I sputter out a laugh before I respond. “It’s not your friends I’m worried about.
It’s mine. My best friend especially can be a bit .
. . nosy? I’m bracing myself for them to either embarrass me with stories no boss should hear, or for one of them to get all up in your business asking too many questions—likely of a personal nature. ”
We make eye contact again and the flip inside my stomach isn’t just from the fear of a fender bender.
Pulling into a parking garage close to the escape room in Glover Park, not too far from Georgetown and my old university, I can’t help but compare it with Dulaney.
Crossing the street causes a panic because D.C.
drivers don’t give a damn about pedestrians or cyclists, and the cyclists don’t care about people crossing either.
It doesn’t escape my notice that Bryce walks on the street side of the sidewalks, and his hand twitches, arm slightly outstretched behind me but careful not to touch—as if he wants to guide me or be able to push me out of the way of one of said crazy drivers should the need arise.

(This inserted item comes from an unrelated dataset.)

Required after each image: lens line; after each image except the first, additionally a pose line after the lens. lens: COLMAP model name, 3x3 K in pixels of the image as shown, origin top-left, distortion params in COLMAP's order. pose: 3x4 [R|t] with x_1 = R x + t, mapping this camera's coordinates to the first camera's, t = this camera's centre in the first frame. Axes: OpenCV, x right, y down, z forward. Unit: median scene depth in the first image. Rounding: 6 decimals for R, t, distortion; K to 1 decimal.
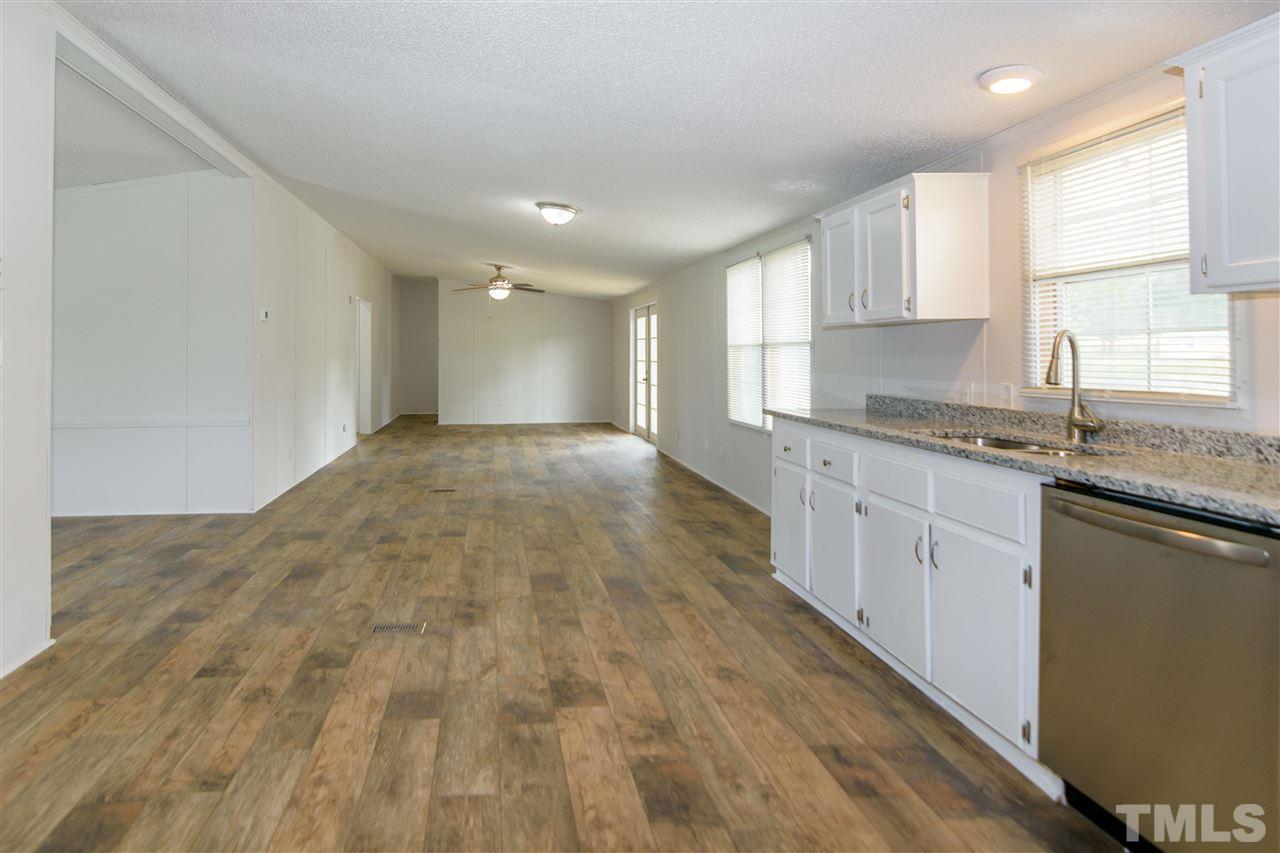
lens RADIAL K [[748.1, 0, 639.6], [0, 748.1, 344.9], [0, 0, 1]] dist [-0.000117, -0.000863]
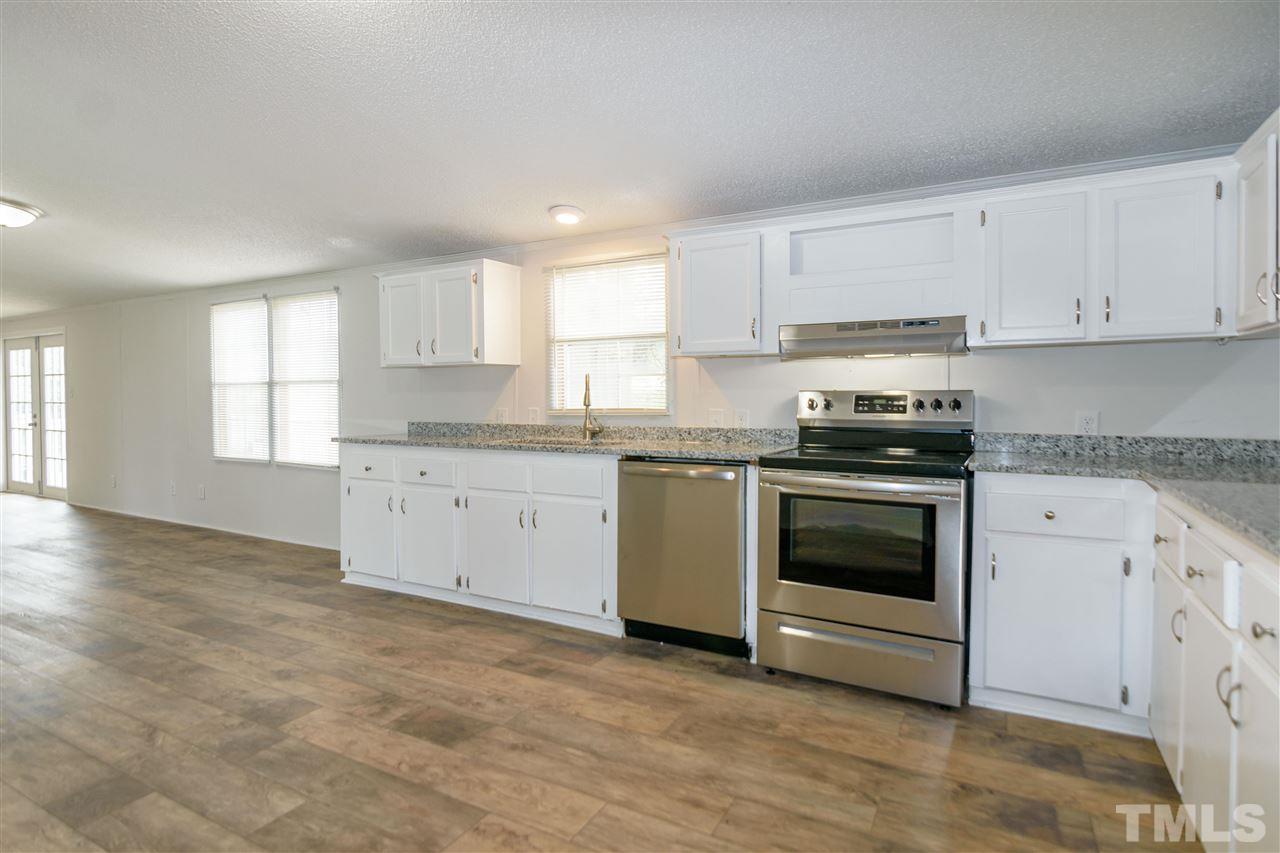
lens RADIAL K [[644.8, 0, 634.7], [0, 644.8, 412.3], [0, 0, 1]] dist [0.001850, 0.000963]
pose [[0.553145, -0.019700, 0.832852, -0.551696], [-0.004661, 0.999632, 0.026740, 0.026721], [-0.833072, -0.018673, 0.552850, 0.107906]]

I’ve always prided myself on being independent—strong and capable, and ready to take on whatever and fuck anyone that gets in my way—but something about that gesture . . . I feel cherished instead of condescended.
By the time we make it to the escape room my cheeks are flushed from more than just the walk.
Our friends are already waiting in the lobby and the game master plasters on a huge smile when we finally join the group.
I want to greet ángel, and Sebastian and Farren, but the pink-haired, pierced employee launches into her spiel and the group’s attention is focused forward again.
“Welcome, welcome! I was just explaining to the others that we don’t actually lock you all in the room and you’re welcome to use the bathroom whenever needed.
Your room is all the way to the back of the hallway and to the right, the restroom is the door directly across from it. Now, are we ready to start?”
We give a series of nods and I take the time to peek at Logan and Gabrielle.
He’s not quite as tall as Bryce, though that’s not an easy bar to reach.
Curly brown hair that’s short on the sides and a bit swoopy on top.
He’s round cheeked, as if he never quite lost his baby face, and his blue eyes sparkle when he looks over at his wife.
Gabrielle is taller than me and Farren, with wild curls and a cheeky smile that contrasts stunningly with her dark skin.
They steal a glance at us in the back and as soon as our eyes catch we’re all quick to look away.